_Data listing:_
= = = =

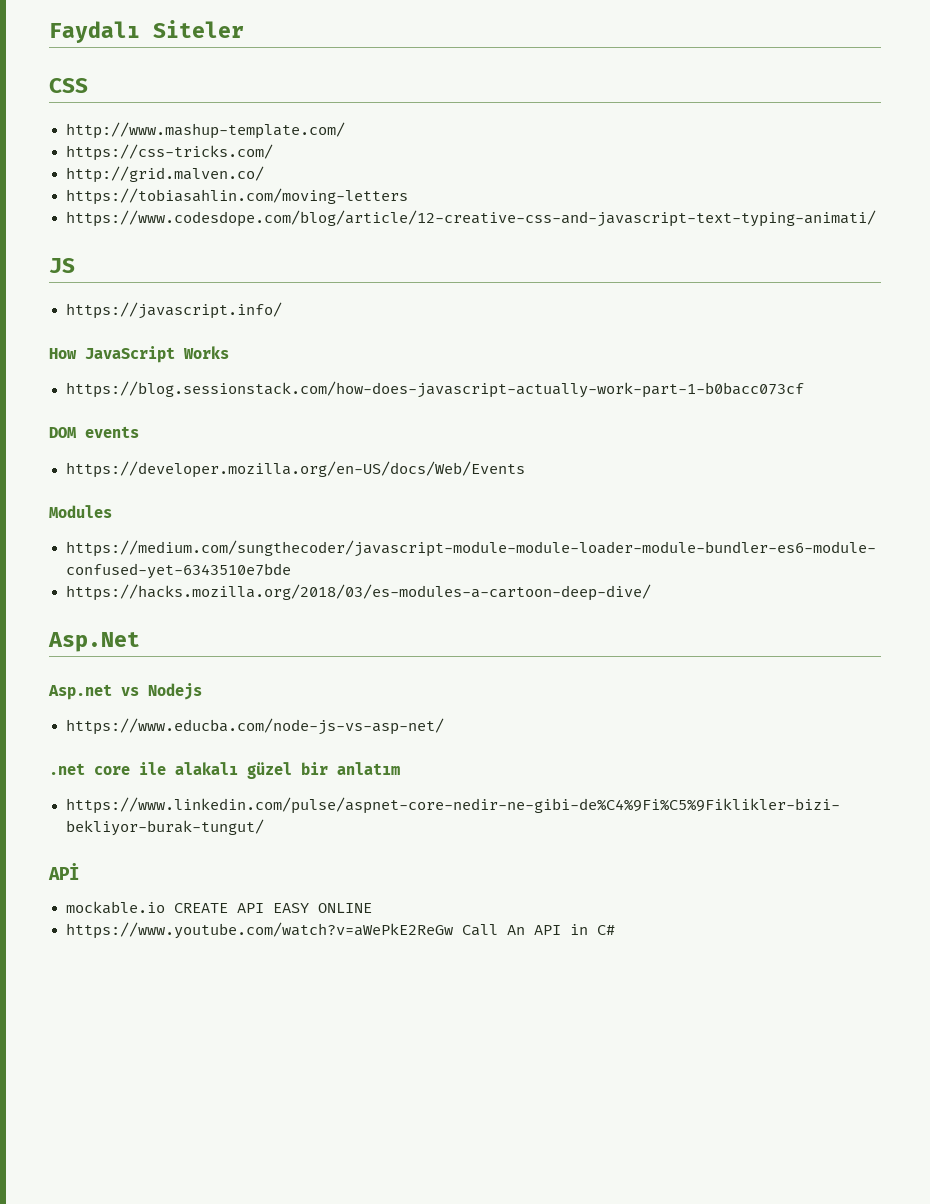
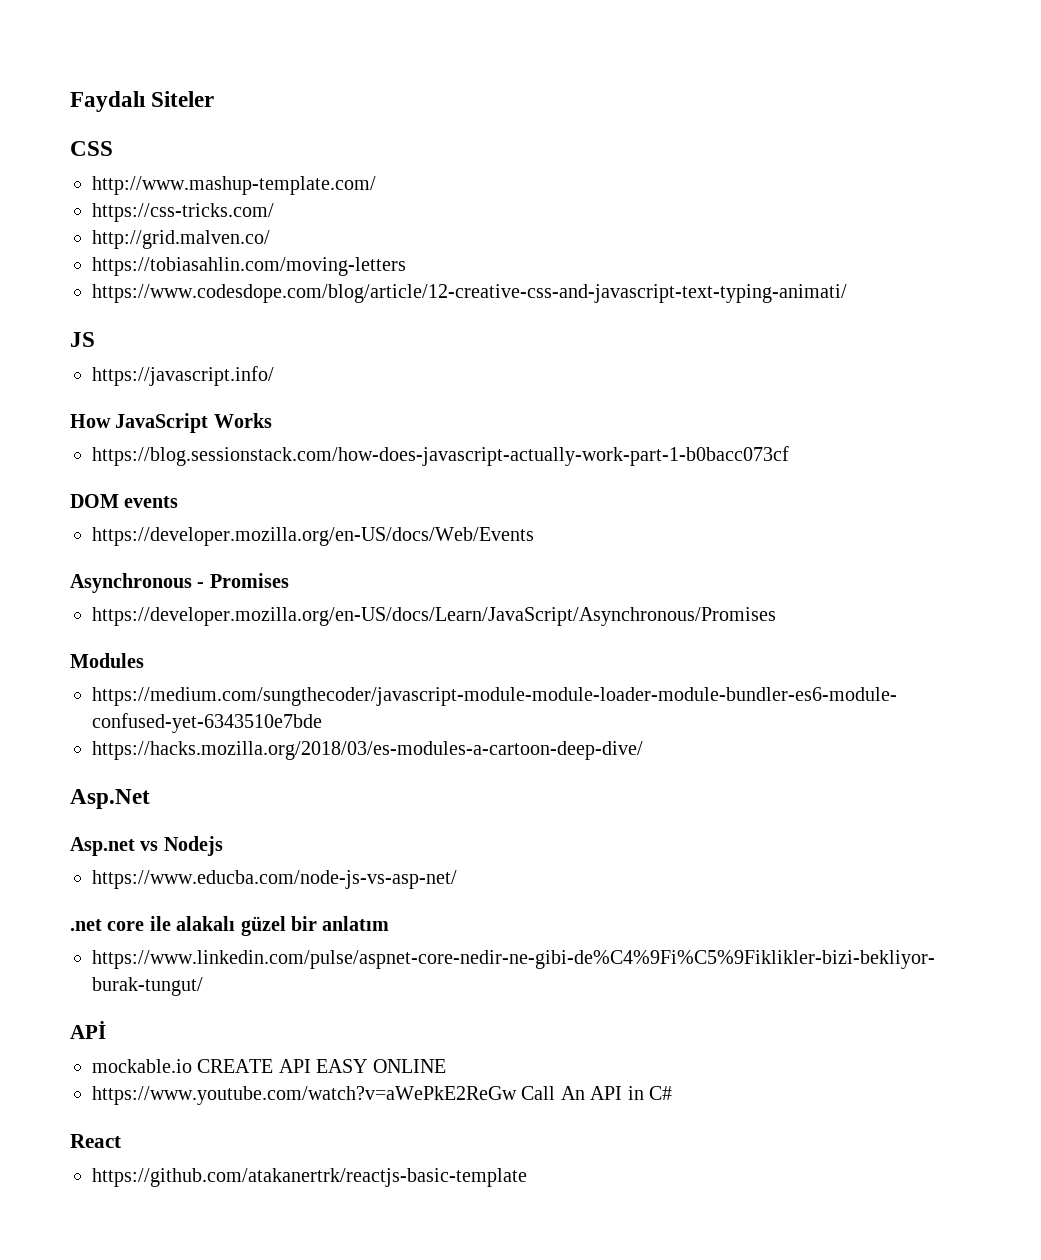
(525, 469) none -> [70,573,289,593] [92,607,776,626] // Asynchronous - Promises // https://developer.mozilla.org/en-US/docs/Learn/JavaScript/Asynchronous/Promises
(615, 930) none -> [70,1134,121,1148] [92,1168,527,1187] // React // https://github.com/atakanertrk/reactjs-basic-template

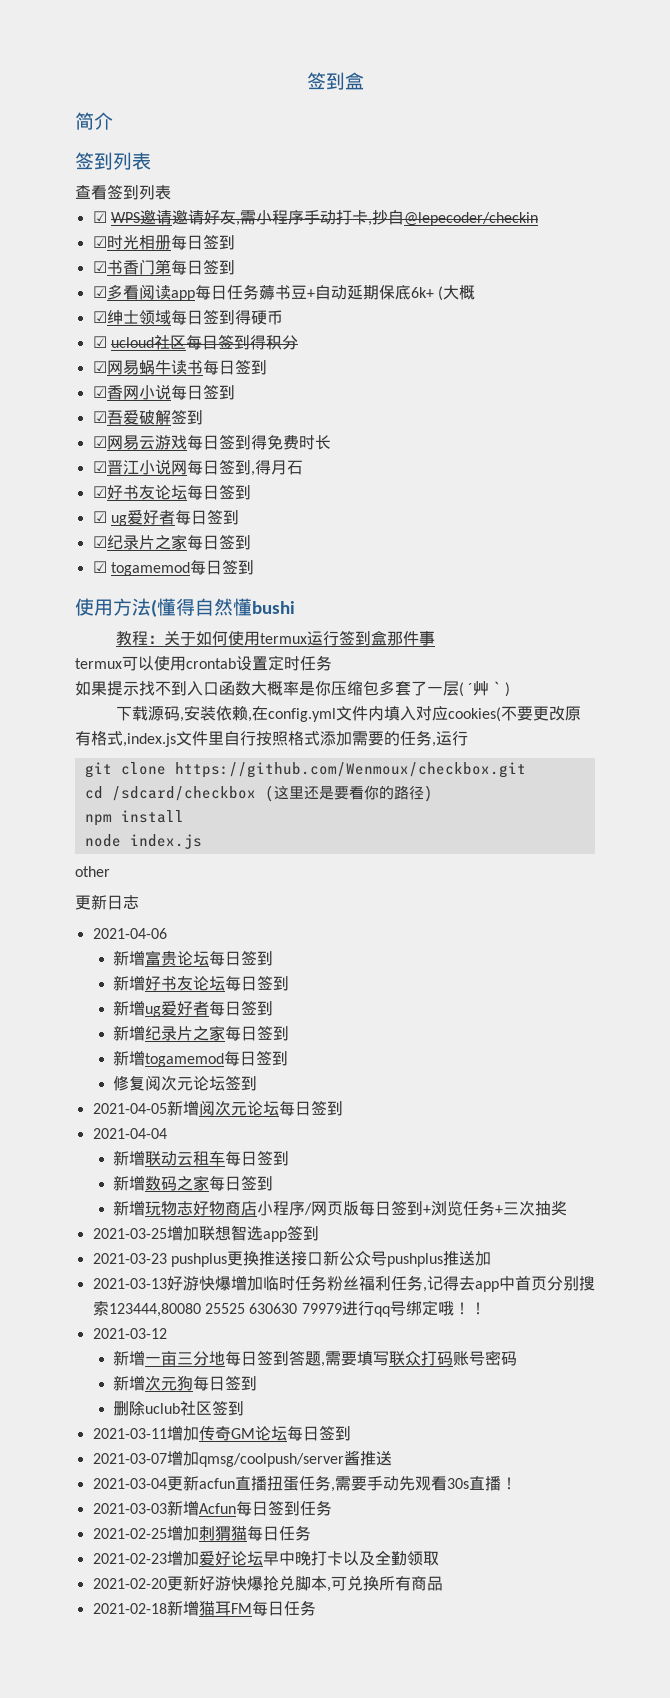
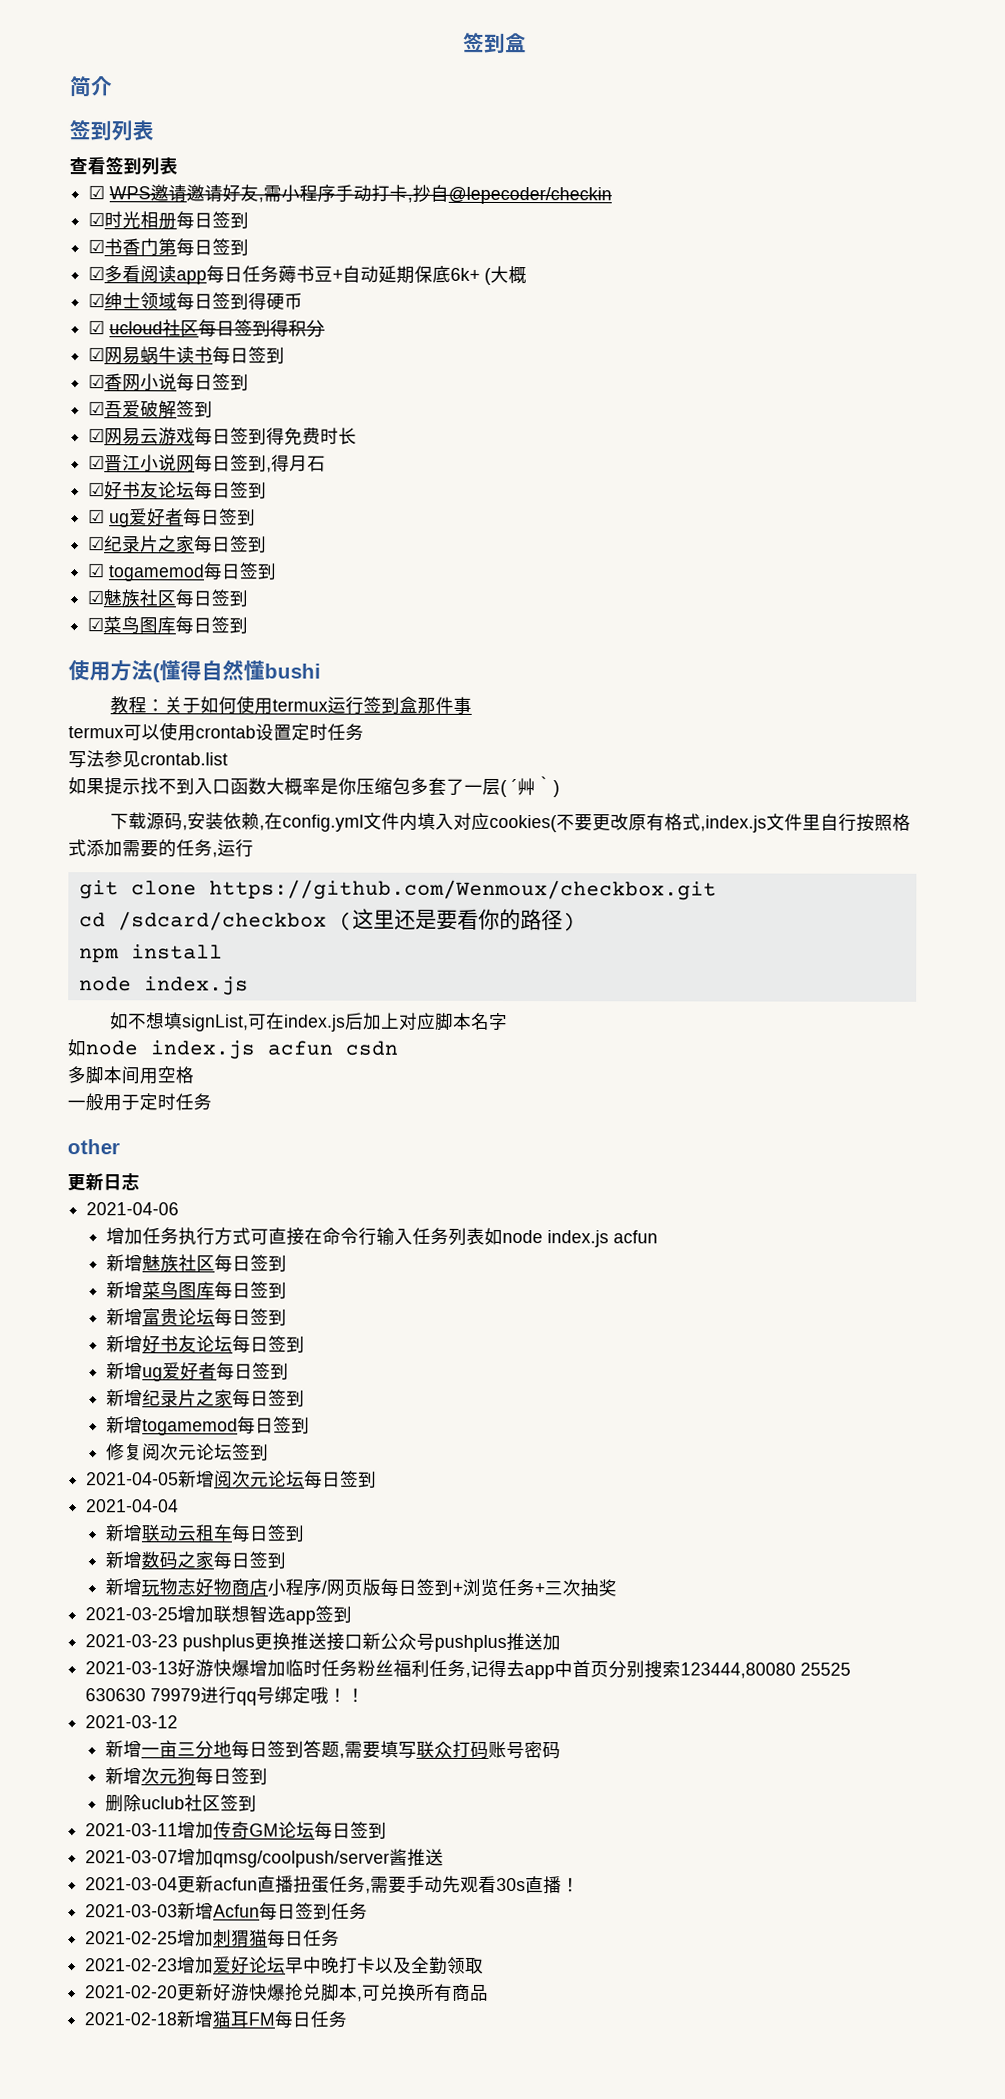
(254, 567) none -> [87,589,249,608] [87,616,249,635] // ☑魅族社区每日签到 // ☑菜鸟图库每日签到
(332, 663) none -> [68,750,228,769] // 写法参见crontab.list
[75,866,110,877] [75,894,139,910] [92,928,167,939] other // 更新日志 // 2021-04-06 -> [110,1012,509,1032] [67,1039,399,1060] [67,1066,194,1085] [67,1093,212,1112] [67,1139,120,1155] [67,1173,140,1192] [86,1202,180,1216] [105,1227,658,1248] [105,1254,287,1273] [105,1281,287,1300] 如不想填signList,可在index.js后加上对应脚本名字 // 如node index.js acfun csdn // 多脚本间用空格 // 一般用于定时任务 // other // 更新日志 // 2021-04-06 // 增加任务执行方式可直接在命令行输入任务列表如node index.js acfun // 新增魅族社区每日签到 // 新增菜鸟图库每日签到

= = = =

_Required action:_
Search the material for the string "https" and return each line that has it.

_Expected output:_
(525, 469) none -> [70,573,289,593] [92,607,776,626] // Asynchronous - Promises // https://developer.mozilla.org/en-US/docs/Learn/JavaScript/Asynchronous/Promises
(615, 930) none -> [70,1134,121,1148] [92,1168,527,1187] // React // https://github.com/atakanertrk/reactjs-basic-template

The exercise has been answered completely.